**INSTRUCTIONS TO FOLLOW**
Among the entries below, count the lines with "River" in them and state the total without comment.

**DATASET CONTENT**
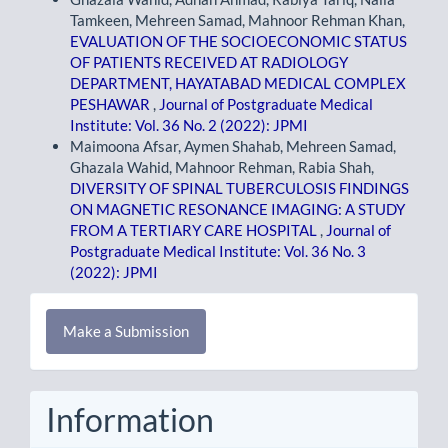
Tamkeen, Mehreen Samad, Mahnoor Rehman Khan,
EVALUATION OF THE SOCIOECONOMIC STATUS
OF PATIENTS RECEIVED AT RADIOLOGY
DEPARTMENT, HAYATABAD MEDICAL COMPLEX
PESHAWAR
,
Journal of Postgraduate Medical
Institute: Vol. 36 No. 2 (2022): JPMI
Maimoona Afsar, Aymen Shahab, Mehreen Samad,
Ghazala Wahid, Mahnoor Rehman, Rabia Shah,
DIVERSITY OF SPINAL TUBERCULOSIS FINDINGS
ON MAGNETIC RESONANCE IMAGING: A STUDY
FROM A TERTIARY CARE HOSPITAL
,
Journal of
Postgraduate Medical Institute: Vol. 36 No. 3
(2022): JPMI
Make
Make a Submission
a
Submission
Information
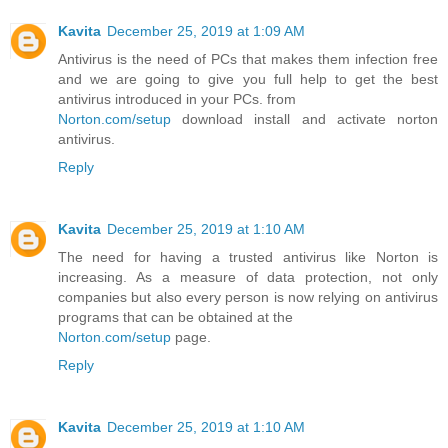
Kavita
December 25, 2019 at 1:09 AM
Antivirus is the need of PCs that makes them infection free
and we are going to give you full help to get the best
antivirus introduced in your PCs. from
Norton.com/setup
download install and activate norton
antivirus.
Reply
Kavita
December 25, 2019 at 1:10 AM
The need for having a trusted antivirus like Norton is
increasing. As a measure of data protection, not only
companies but also every person is now relying on antivirus
programs that can be obtained at the
Norton.com/setup
page.
Reply
Kavita
December 25, 2019 at 1:10 AM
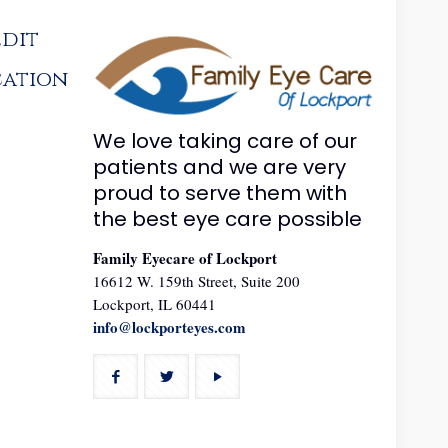
edit
cation
We love taking care of our
patients and we are very
proud to serve them with
the best eye care possible
Family Eyecare of Lockport
16612 W. 159th Street, Suite 200
Lockport, IL 60441
info@lockporteyes.com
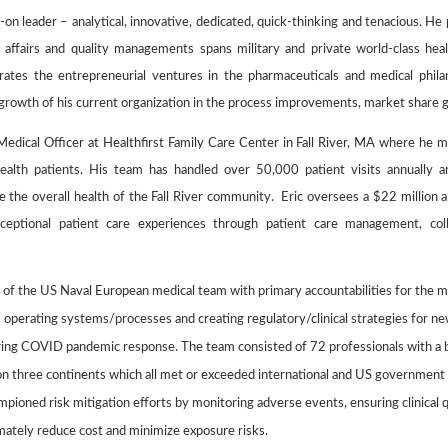
ds-on leader – analytical, innovative, dedicated, quick-thinking and tenacious. 
ry affairs and quality managements spans military and private world-class heal
grates the entrepreneurial ventures in the pharmaceuticals and medical phila
 growth of his current organization in the process improvements, market share 
Medical Officer at Healthfirst Family Care Center in Fall River, MA where he 
health patients. His team has handled over 50,000 patient visits annuall
 the overall health of the Fall River community. Eric oversees a $22 million
xceptional patient care experiences through patient care management, col
 of the US Naval European medical team with primary accountabilities for the mu
ts operating systems/processes and creating regulatory/clinical strategies for 
ring COVID pandemic response. The team consisted of 72 professionals with a bu
 on three continents which all met or exceeded international and US government
mpioned risk mitigation efforts by monitoring adverse events, ensuring clinical 
imately reduce cost and minimize exposure risks.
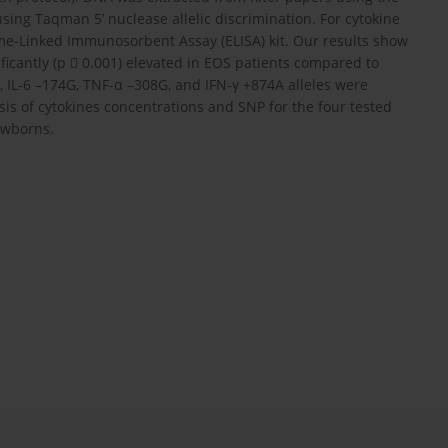
ing Taqman 5’ nuclease allelic discrimination. For cytokine
e-Linked Immunosorbent Assay (ELISA) kit. Our results show
nificantly (p  0.001) elevated in EOS patients compared to
, IL-6 –174G, TNF-α –308G, and IFN-γ +874A alleles were
sis of cytokines concentrations and SNP for the four tested
ewborns.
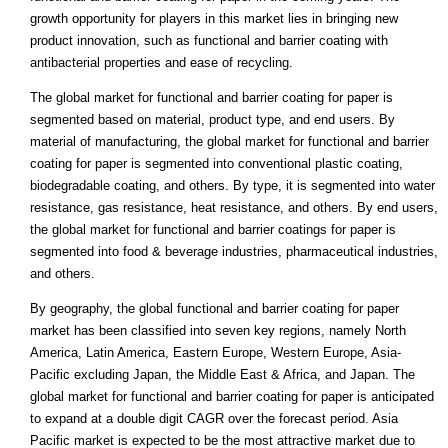
growth opportunity for players in this market lies in bringing new
product innovation, such as functional and barrier coating with
antibacterial properties and ease of recycling.
The global market for functional and barrier coating for paper is
segmented based on material, product type, and end users. By
material of manufacturing, the global market for functional and barrier
coating for paper is segmented into conventional plastic coating,
biodegradable coating, and others. By type, it is segmented into water
resistance, gas resistance, heat resistance, and others. By end users,
the global market for functional and barrier coatings for paper is
segmented into food & beverage industries, pharmaceutical industries,
and others.
By geography, the global functional and barrier coating for paper
market has been classified into seven key regions, namely North
America, Latin America, Eastern Europe, Western Europe, Asia-
Pacific excluding Japan, the Middle East & Africa, and Japan. The
global market for functional and barrier coating for paper is anticipated
to expand at a double digit CAGR over the forecast period. Asia
Pacific market is expected to be the most attractive market due to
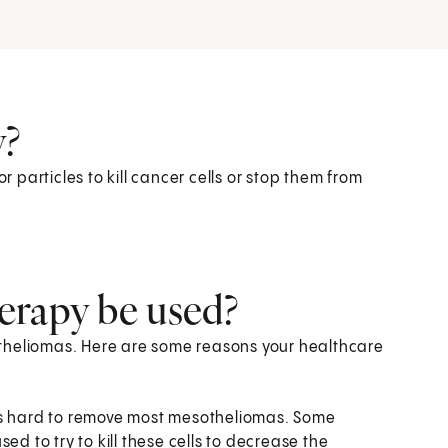
y?
particles to kill cancer cells or stop them from
erapy be used?
theliomas. Here are some reasons your healthcare
's hard to remove most mesotheliomas. Some
ed to try to kill these cells to decrease the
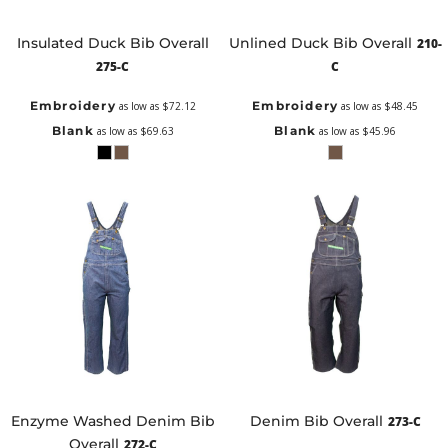
Insulated Duck Bib Overall
Unlined Duck Bib Overall
210-
275-C
C
Embroidery
Embroidery
as low as
$72.12
as low as
$48.45
Blank
Blank
as low as
$69.63
as low as
$45.96
Enzyme Washed Denim Bib
Denim Bib Overall
273-C
Overall
272-C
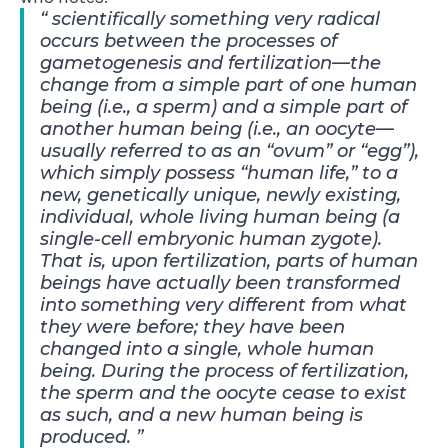
scientifically something very radical
occurs between the processes of
gametogenesis and fertilization—the
change from a simple part of one human
being (i.e., a sperm) and a simple part of
another human being (i.e., an oocyte—
usually referred to as an “ovum” or “egg”),
which simply possess “human life,” to a
new, genetically unique, newly existing,
individual, whole living human being (a
single-cell embryonic human zygote).
That is, upon fertilization, parts of human
beings have actually been transformed
into something very different from what
they were before; they have been
changed into a single, whole human
being. During the process of fertilization,
the sperm and the oocyte cease to exist
as such, and a new human being is
produced.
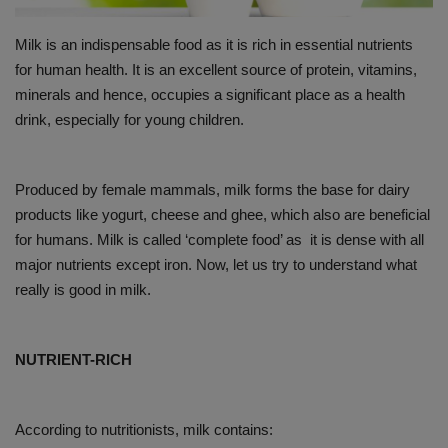
PREVENTION
Milk is an indispensable food as it is rich in essential nutrients
for human health. It is an excellent source of protein, vitamins,
PRESS RELEASES
minerals and hence, occupies a significant place as a health
drink, especially for young children.
HEALTH
CONTACT
Produced by female mammals, milk forms the base for dairy
products like yogurt, cheese and ghee, which also are beneficial
for humans. Milk is called ‘complete food’ as it is dense with all
major nutrients except iron. Now, let us try to understand what
really is good in milk.
NUTRIENT-RICH
According to nutritionists, milk contains:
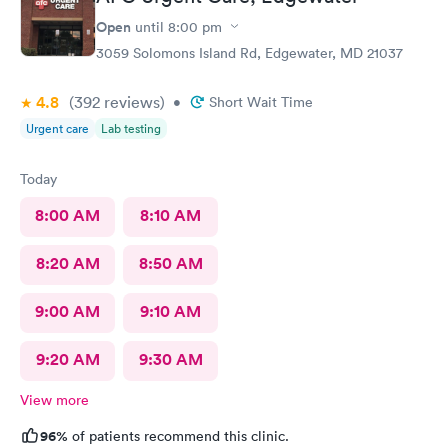
Open
until
8:00 pm
3059 Solomons Island Rd, Edgewater, MD 21037
4.8
(392
reviews
)
•
Short Wait Time
Urgent care
Lab testing
Today
8:00 AM
8:10 AM
8:20 AM
8:50 AM
9:00 AM
9:10 AM
9:20 AM
9:30 AM
View more
96%
of patients recommend this clinic.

**RESULT**
2